When Valve announced their involvement in the development of Defense of the Ancients 2, gaming news sites around the world swarmed. For those who haven’t heard of Defense of the Ancients, or DotA for short, it is the pioneer of the Multiplayer Online Battle Arena genre in video games. DotA originated as a custom scenario for the widely popular Warcraft III: The Frozen Throne, whose development is helmed by Icefrog.
The rise of DotA could be attributed to the fact that it was made for the community and by the community. Its popularity skyrocketed to the millions in 26 different languages worldwide, spawning competitive tournaments such as the World DotA Championship (WDC) and the SMM Grand National DotA Tournament with cash prizes up to USD32,000. Since its release, DotA has become a staple at Blizzard Entertainment’s BlizzCon and the Asian World Cyber Games, as well as the Cyberathlete Amateur and CyberEvolution leagues. Gamasutra declared that DotA was perhaps the most popular “free, non-supported game mod in the world”. Its prominence has also brought competitors looking for a cut in the profits, with similar MOBA-styled games such as League of Legends and Heroes of Newerth popping up.
Fast forward to present day 2010, DotA 2 is under development by Valve together with Icefrog. While DotA has always been a free to play scenario, not counting the initial purchase of Warcraft III, this new game under Valve heralds the start of its commercialization, but whether it becomes Free-to-Play (FTP) with an in-game cash shop or Pay-to-Play (PTP), remains to be seen.

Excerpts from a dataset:
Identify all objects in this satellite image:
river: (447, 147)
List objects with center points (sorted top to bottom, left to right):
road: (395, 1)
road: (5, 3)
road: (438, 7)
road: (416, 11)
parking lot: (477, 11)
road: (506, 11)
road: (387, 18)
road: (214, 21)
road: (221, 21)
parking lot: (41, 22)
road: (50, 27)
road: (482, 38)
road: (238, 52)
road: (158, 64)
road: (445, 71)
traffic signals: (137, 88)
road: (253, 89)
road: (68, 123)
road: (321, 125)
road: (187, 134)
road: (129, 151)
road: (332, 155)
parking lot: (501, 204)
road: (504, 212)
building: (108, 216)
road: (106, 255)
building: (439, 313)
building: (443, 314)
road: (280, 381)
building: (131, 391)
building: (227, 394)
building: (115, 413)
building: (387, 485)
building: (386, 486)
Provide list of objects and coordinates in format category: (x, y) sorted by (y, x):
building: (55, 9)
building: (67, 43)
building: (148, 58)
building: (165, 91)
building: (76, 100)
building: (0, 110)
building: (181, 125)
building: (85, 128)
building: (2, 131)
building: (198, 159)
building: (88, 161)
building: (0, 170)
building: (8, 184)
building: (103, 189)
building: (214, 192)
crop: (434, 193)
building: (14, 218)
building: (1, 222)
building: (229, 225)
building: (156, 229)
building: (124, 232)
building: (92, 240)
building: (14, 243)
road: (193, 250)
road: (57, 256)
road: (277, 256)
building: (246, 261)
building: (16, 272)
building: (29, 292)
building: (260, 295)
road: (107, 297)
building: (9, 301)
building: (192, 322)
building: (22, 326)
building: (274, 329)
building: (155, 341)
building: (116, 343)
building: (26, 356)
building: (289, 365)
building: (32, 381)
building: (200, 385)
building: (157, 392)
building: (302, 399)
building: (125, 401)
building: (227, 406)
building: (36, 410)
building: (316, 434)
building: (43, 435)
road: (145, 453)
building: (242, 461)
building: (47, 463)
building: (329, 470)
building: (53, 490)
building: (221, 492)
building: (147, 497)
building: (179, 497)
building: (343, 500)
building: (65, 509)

__Your assignment__: In the passage about Defense of the Ancients, which game was DotA originally a custom scenario for? The items have no connection to the passage about Defense of the Ancients.

__Exercise result__: Warcraft III: The Frozen Throne.